Global mobility is the discipline of moving employees across borders for work. It spans four functional pillars: immigration (visas, sponsor licences), tax (residency, treaties, equalization), payroll (local, home, split, or shadow setups), and relocation (household goods, housing, schools). Programs support short-term, long-term, permanent, commuter, and remote international assignments.
Global mobility is the discipline of moving employees across borders for work. It covers everything from a one-week business trip to a five-year international assignment to a permanent relocation, and it sits at the intersection of HR, immigration, tax, payroll, and operations. A company with global mobility done well can put the right person in the right country quickly, compliantly, and without surprise costs. A company without it usually finds out the hard way that work visas take months, that tax residency rules differ in every country, and that payroll set up wrong creates audit exposure.
This entry walks through what global mobility actually is, the four functional pillars it spans, the common assignment types, how mobility programs are typically organized, and the practical options for companies that need to move people internationally without building a dedicated mobility team. Adjacent topics include employee mobility (the broader concept, not always cross-border), employee relocation (the physical-move logistics), visa sponsorship (the immigration layer), and global mobility management (the operational discipline of running the program). The employer of record model has become an increasingly common alternative to traditional mobility for full-time international hires.
What Global Mobility Actually Means
Global mobility is sometimes used as a synonym for “international relocation,” but the modern scope is broader. The Worldwide ERC, the largest professional association in the field, defines global mobility as the function within an organization responsible for the strategy, policy, and operational execution of moving talent across countries. That includes selecting and supporting candidates, securing the right immigration status, structuring the tax and payroll arrangement, coordinating physical relocation, and managing the assignee through the lifecycle of the move.

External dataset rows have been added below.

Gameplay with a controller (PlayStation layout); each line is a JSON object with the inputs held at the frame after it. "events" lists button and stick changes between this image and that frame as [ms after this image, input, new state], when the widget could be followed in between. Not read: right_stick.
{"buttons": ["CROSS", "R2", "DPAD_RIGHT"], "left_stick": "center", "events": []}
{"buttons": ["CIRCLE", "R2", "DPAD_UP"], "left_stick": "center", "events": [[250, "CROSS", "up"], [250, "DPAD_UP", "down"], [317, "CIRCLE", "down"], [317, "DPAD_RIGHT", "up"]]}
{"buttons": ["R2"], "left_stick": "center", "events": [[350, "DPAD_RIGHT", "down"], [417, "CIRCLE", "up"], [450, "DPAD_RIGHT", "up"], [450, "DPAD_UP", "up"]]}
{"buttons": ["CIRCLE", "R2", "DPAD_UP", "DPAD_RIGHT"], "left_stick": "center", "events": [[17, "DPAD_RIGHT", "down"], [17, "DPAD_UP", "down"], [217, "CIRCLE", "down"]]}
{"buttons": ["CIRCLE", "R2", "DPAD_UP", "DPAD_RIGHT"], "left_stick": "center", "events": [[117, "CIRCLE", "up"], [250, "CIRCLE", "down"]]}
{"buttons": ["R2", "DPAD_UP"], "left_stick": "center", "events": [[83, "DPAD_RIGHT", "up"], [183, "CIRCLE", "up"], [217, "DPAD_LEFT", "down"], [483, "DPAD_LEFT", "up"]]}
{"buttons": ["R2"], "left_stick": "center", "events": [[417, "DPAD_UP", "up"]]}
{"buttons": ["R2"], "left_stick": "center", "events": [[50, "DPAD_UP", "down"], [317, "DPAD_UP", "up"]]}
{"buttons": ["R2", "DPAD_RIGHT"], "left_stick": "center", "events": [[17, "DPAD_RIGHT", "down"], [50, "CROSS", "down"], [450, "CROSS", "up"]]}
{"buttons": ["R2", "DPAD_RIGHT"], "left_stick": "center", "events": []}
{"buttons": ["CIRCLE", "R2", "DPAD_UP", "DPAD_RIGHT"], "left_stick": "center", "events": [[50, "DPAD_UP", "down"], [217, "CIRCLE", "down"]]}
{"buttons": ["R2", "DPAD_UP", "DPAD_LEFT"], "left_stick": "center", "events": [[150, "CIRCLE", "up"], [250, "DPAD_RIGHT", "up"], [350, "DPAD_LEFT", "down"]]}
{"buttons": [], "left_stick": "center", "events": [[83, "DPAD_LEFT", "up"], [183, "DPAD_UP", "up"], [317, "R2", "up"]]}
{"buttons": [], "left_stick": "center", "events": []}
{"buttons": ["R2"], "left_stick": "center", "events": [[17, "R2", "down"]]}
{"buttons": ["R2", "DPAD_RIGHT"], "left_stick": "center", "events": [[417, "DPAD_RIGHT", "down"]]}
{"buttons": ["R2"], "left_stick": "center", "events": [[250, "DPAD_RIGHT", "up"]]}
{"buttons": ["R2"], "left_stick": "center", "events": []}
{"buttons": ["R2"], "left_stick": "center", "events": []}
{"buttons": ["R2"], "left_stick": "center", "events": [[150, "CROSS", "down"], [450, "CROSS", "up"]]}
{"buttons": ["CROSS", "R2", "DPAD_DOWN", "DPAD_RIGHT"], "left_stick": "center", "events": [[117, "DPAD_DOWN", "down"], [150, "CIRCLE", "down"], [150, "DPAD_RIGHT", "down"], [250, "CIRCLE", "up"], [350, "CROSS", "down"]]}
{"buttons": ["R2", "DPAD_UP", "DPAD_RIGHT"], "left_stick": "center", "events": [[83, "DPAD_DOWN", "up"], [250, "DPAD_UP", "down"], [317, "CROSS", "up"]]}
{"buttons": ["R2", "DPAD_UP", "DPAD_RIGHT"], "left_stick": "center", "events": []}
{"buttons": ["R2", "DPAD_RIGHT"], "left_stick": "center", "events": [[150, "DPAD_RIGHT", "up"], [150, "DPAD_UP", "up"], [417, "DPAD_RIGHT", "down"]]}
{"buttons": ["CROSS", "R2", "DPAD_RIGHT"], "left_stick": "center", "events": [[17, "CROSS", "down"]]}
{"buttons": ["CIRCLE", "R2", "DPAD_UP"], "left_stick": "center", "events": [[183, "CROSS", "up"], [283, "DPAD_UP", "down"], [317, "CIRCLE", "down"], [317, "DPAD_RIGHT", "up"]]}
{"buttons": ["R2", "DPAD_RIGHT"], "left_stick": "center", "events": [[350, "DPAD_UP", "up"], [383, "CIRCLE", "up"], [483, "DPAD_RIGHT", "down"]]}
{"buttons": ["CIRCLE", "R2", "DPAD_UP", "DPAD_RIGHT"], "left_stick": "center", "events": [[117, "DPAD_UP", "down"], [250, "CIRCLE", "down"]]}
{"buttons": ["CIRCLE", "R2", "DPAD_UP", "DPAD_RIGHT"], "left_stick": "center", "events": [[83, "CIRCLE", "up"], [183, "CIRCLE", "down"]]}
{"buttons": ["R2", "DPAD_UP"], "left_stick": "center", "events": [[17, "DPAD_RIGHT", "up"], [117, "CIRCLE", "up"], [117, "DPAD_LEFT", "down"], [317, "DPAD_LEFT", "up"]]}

The function exists because moving an employee from one country to another is rarely a one-step transaction. A US engineer relocating to Germany needs a residence permit, a work permit, a tax registration, a German payroll setup, possibly a social-security exemption certificate (totalization agreement), housing, banking, school placement for any children, healthcare enrollment, and ongoing tax-equalization or tax-protection support. Each step has its own timeline and failure mode. Global mobility teams (or outsourced mobility partners) coordinate the steps so the employee can focus on the job.
The Four Pillars Of Global Mobility
Most mobility programs are organized around four functional pillars. Each one is a specialty in its own right, and large mobility teams employ specialists in each.
Immigration. Securing the legal right for the employee to live and work in the destination country. Common visa categories include intra-company transfer (US L-1, UK Senior or Specialist Worker, EU ICT), skilled-worker (US H-1B, UK Skilled Worker, Australia 482, Canada TFWP), business-visitor permits, and accelerated tracks for highly compensated employees in some markets. Each visa class has its own eligibility, processing time, and renewal pathway. Sponsor licenses or labor-market tests are often required.
Tax. Determining where the employee is tax-resident before, during, and after the assignment. Most assignees become tax-resident in the host country once they spend more than 183 days there, and many remain resident in their home country at the same time. Double-taxation treaties, tax-equalization or tax-protection policies, and the interaction with social-security totalization agreements drive the structure. Mistakes here generate the largest unexpected costs.
For workers employed through an employer of record (EOR) in the destination country, the EOR runs local payroll under the country’s tax rules, which simplifies but does not eliminate the home-country side. Tax residency for the home country is governed by domestic law and the employee’s specific facts.
Payroll. Setting up the right payroll arrangement for the assignment. The choices include local payroll only (employee paid entirely in the host country), home payroll only with shadow payroll for compliance reporting, split payroll (paid partly in each country), or assignment-allowance pay structures that protect the employee from currency or cost-of-living differences. Each method has implications for tax withholding, benefit eligibility, and pension contributions.
Relocation. Physical move logistics: shipping household goods, temporary housing, family travel, school search for children, banking setup, language training. Many companies outsource this layer to relocation management companies (RMCs) such as SIRVA, Cartus, or Graebel.
Assignment Types
Global mobility programs typically support several assignment types, each with different durations, structures, and compensation packages. The table below summarizes the common categories.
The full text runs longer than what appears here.